Vivekanantharajah, who once worked as a criminal lawyer, says he alerted the bank to the alleged fraud, and the bank contacted police. He says they worked together to orchestrate a sting operation, which involved getting the alleged fraudsters to the bank in person.
He says he instructed the clients to go to a specific branch in Aurora, Ont., where a plainclothes officer was waiting for them.
“I knew they were desperate enough to go there and it pretty much sold — they went there,” said Vivekanantharajah.
Toronto police confirmed the Jan. 27 arrest of three suspects — Xue Wang, Ling Pan and Xing Yu Ling — who are now facing a charge of fraud over $5,000. Wang is also facing charges of possession proceeds obtained by crime over $5,000, launder proceeds of crime, personation with intent to obtain property and utter forged document.
Both the real owners and purchasers of the Scarborough home had title insurance, and Vivekanantharajah says the buyers — who were investors — have received the funds they paid for the home back. The owners, he says, are working on having their name restored to the home’s title.
Sophisticated fake IDs
In the recent cases of title fraud CBC News has reported on, a fake ID has been used by the alleged fraudsters — either posting as a renter to obtain access to the home or as the homeowner themselves.
In this case, the photographs on the IDs matched the alleged fraudsters, but the names and addresses matched the true homeowners.
The difficulty, according to experts, is that these types of fake IDs are only becoming more and more advanced.
“It is absolutely incredible how these IDs are identical replicas of an original,” said Daniela DeTommaso, the president of FCT Insurance, one of Canada’s four title insurance companies. She is tasked with remediating title fraud.
The trouble, she says, is that in many cases, even if someone checks the driver’s licence number using the province’s free online checker, it can come back as valid.
“In most of the frauds that we’re seeing the driver’s licence is in fact active, it just does not belong to the person that it’s supposed to belong to,” said DeTommaso.
“Throughout the COVID pandemic we saw an explosion in frauds using what I call synthetic IDs,” said Det. Const. John Armit with the anti-rackets branch of the Ontario Provincial Police (OPP).
He says while much of that growth included fake IDs used in fraud involving CERB and auto-financing, they are popping up in real estate fraud.
“They have devices like printers and they use card stock and they create a fake identification,” he said.
“We’ve also seen through our investigations that these fraudsters will have perhaps a hologram or features that would be included in various different government identifications.”
The problem is, once a fraudster has a good fake ID, Armit says it can allow them access to other personal information or documents.
“Once you receive someone’s compromised identification, the floodgates are open and the opportunities are there for them to get credit cards or get credit.”
While Vivekanantharajah is being commended by DeTommaso and Armit for his actions, the alleged fraud still doesn’t sit well with him.
“I took it to heart because I think I’m a decent real estate lawyer — to the point where I actually train lawyers.
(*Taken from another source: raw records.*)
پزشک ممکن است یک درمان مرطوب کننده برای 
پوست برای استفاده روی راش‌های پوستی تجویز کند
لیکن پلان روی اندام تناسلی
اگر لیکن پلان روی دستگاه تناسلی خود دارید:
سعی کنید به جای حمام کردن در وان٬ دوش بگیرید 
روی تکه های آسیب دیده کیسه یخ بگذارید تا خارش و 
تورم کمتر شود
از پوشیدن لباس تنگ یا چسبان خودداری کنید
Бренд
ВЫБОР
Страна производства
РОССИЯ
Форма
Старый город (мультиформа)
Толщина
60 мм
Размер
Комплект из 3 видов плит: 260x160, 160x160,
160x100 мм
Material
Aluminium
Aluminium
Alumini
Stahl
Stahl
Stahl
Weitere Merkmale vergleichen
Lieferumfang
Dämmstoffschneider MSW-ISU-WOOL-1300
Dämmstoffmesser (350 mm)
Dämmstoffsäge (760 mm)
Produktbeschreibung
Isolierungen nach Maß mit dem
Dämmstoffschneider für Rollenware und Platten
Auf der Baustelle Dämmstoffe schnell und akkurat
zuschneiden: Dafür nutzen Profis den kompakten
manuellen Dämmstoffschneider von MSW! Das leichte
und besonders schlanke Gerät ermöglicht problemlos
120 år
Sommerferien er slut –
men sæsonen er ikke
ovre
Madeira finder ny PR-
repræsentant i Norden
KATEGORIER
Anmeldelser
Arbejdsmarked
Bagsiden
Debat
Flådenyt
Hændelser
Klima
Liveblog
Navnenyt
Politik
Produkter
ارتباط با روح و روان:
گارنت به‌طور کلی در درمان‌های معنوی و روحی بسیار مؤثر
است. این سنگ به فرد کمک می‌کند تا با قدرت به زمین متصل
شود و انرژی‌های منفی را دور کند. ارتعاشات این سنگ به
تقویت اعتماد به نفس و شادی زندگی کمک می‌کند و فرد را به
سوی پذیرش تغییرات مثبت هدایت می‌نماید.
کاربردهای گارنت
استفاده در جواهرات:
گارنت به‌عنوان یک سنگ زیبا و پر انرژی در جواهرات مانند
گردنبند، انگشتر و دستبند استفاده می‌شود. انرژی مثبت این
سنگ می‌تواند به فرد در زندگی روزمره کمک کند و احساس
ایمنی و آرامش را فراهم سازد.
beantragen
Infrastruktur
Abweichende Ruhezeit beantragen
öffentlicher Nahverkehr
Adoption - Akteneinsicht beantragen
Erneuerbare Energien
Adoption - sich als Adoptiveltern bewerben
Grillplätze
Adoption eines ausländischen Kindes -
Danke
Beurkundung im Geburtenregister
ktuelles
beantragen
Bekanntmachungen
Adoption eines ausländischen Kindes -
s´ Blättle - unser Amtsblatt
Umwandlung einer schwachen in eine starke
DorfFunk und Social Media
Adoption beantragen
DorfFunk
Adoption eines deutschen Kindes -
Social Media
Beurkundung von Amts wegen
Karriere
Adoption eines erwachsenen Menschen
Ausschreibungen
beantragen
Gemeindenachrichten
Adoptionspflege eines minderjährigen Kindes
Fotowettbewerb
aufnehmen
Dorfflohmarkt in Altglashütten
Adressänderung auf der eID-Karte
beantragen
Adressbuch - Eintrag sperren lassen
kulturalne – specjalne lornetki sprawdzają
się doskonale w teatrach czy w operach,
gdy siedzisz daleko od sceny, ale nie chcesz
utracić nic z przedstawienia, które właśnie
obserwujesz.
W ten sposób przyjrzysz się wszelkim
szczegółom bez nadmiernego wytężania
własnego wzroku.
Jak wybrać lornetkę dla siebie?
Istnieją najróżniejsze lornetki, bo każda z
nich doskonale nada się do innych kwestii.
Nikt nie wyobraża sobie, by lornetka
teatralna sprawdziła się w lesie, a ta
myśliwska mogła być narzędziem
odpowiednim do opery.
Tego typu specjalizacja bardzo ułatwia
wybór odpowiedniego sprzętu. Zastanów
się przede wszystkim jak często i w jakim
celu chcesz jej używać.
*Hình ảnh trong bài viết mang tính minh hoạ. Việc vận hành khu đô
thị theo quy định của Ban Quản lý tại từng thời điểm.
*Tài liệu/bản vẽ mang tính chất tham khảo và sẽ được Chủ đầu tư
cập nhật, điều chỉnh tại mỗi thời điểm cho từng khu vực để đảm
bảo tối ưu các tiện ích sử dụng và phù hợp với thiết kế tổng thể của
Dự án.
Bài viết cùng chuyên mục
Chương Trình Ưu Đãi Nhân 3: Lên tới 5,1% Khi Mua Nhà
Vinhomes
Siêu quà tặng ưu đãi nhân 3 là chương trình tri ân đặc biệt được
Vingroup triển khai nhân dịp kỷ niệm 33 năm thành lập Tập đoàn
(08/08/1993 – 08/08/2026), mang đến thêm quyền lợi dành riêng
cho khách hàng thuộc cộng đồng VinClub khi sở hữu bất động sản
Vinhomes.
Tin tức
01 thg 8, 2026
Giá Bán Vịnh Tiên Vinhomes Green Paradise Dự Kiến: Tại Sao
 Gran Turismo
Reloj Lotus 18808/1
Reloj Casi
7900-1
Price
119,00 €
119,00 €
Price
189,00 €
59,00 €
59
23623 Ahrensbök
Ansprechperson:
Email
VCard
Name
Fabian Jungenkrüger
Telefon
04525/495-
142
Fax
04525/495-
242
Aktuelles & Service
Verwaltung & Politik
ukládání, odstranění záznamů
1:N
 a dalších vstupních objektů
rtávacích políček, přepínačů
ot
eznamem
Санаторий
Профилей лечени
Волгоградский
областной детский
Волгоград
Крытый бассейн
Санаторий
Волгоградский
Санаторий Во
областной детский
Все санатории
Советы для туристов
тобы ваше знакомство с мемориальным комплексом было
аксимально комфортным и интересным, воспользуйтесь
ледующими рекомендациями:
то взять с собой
So I didn’t like that it happened to me.”
He says he worked as a bouncer for years before becoming a lawyer, and with that he’s even more surprised he wasn’t able to catch the forgery. He says he doesn’t blame other lawyers who would have gone along with releasing the funds.
“So imagine: my job is to check ID on the regular for 11 years, and then even as a lawyer … I still didn’t catch it.”
The three suspects, Xue Wang, Ling Pan and Xing Yu Ling, are set to appear in court on March 24.